** Exercise inputs follows **

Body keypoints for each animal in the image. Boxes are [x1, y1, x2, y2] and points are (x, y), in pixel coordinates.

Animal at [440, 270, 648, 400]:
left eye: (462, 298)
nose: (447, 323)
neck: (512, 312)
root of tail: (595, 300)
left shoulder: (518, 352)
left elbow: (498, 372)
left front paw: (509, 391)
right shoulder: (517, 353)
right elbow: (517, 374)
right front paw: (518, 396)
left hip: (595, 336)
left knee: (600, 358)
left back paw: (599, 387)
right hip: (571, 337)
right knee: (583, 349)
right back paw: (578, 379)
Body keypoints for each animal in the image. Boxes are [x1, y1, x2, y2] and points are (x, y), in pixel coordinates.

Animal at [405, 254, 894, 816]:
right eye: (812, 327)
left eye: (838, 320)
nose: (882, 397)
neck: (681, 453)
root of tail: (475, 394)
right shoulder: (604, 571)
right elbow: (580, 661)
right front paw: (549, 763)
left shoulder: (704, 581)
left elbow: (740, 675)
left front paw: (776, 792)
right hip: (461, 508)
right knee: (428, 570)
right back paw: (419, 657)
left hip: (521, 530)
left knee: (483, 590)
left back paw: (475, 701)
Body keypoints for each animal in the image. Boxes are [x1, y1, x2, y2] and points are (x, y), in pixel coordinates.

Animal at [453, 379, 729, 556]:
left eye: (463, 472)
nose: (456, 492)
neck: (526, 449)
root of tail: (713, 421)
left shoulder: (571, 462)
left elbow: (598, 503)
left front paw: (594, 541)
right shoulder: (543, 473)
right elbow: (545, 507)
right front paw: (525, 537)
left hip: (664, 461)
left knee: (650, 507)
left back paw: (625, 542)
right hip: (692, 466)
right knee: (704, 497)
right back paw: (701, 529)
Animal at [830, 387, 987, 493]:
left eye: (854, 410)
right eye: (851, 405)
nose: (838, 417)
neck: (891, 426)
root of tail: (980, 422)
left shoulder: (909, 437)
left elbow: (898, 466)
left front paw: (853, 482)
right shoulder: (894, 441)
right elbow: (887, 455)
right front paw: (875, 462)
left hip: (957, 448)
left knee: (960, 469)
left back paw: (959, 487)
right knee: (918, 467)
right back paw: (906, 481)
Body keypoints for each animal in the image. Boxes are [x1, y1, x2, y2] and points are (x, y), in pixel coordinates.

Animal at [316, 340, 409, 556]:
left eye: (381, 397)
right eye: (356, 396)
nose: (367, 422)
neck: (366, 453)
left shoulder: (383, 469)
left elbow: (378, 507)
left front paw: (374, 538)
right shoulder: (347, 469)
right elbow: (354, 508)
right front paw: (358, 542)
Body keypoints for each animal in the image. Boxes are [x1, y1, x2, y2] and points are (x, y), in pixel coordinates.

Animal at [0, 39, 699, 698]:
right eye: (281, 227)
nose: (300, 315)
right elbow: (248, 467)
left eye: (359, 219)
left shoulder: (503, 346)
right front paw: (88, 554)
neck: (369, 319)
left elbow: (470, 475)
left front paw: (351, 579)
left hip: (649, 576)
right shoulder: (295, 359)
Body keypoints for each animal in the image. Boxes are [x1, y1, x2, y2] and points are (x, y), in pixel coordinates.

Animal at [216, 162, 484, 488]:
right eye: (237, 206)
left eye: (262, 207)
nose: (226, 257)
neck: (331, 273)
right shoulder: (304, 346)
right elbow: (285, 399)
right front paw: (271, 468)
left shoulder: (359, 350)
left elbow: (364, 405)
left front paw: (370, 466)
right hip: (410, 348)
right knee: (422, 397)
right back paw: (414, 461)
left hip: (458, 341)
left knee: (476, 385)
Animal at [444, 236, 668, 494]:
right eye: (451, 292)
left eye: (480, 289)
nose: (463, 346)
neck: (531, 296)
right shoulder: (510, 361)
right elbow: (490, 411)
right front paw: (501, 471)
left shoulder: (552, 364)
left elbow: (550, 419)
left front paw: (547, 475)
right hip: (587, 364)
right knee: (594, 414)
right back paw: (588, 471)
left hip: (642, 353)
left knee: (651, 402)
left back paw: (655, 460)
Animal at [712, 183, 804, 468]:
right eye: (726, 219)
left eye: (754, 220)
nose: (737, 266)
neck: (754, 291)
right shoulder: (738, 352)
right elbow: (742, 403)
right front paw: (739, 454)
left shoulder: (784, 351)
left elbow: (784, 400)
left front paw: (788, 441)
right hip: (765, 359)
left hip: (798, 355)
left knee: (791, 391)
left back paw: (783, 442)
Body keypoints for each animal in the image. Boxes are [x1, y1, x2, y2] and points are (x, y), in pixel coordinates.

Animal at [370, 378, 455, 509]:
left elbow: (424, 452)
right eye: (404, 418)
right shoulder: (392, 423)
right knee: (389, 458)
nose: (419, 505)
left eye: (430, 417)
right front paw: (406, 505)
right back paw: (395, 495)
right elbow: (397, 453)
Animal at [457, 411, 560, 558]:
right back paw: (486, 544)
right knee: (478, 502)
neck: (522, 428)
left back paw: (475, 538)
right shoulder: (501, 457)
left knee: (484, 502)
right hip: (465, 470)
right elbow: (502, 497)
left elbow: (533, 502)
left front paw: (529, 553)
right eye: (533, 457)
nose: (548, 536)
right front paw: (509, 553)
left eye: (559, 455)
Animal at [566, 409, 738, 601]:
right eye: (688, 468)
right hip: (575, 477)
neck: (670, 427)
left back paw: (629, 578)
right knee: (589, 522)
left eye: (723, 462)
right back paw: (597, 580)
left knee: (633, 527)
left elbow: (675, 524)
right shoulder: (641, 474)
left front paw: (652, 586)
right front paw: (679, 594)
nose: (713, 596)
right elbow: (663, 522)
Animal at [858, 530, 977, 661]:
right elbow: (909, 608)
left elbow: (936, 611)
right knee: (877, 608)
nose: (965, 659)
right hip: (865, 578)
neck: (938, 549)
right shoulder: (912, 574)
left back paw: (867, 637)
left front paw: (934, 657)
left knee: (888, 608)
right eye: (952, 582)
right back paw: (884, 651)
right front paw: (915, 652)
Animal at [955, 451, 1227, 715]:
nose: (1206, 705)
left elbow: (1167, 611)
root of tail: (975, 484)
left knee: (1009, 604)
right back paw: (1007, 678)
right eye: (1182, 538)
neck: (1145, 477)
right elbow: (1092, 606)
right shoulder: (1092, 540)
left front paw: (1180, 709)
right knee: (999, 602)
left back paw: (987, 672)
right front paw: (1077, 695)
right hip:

** End of Exercise inputs **

Output, please, only the lines running from the start of the entries through the line that contains "right elbow: (517, 374)", including both of those lines.

▸ Answer for the task
Body keypoints for each animal in the image. Boxes are [x1, y1, x2, y2] and points are (x, y), in pixel coordinates.

Animal at [440, 270, 648, 400]:
left eye: (462, 298)
nose: (447, 323)
neck: (512, 312)
root of tail: (595, 300)
left shoulder: (518, 352)
left elbow: (498, 372)
left front paw: (509, 391)
right shoulder: (517, 353)
right elbow: (517, 374)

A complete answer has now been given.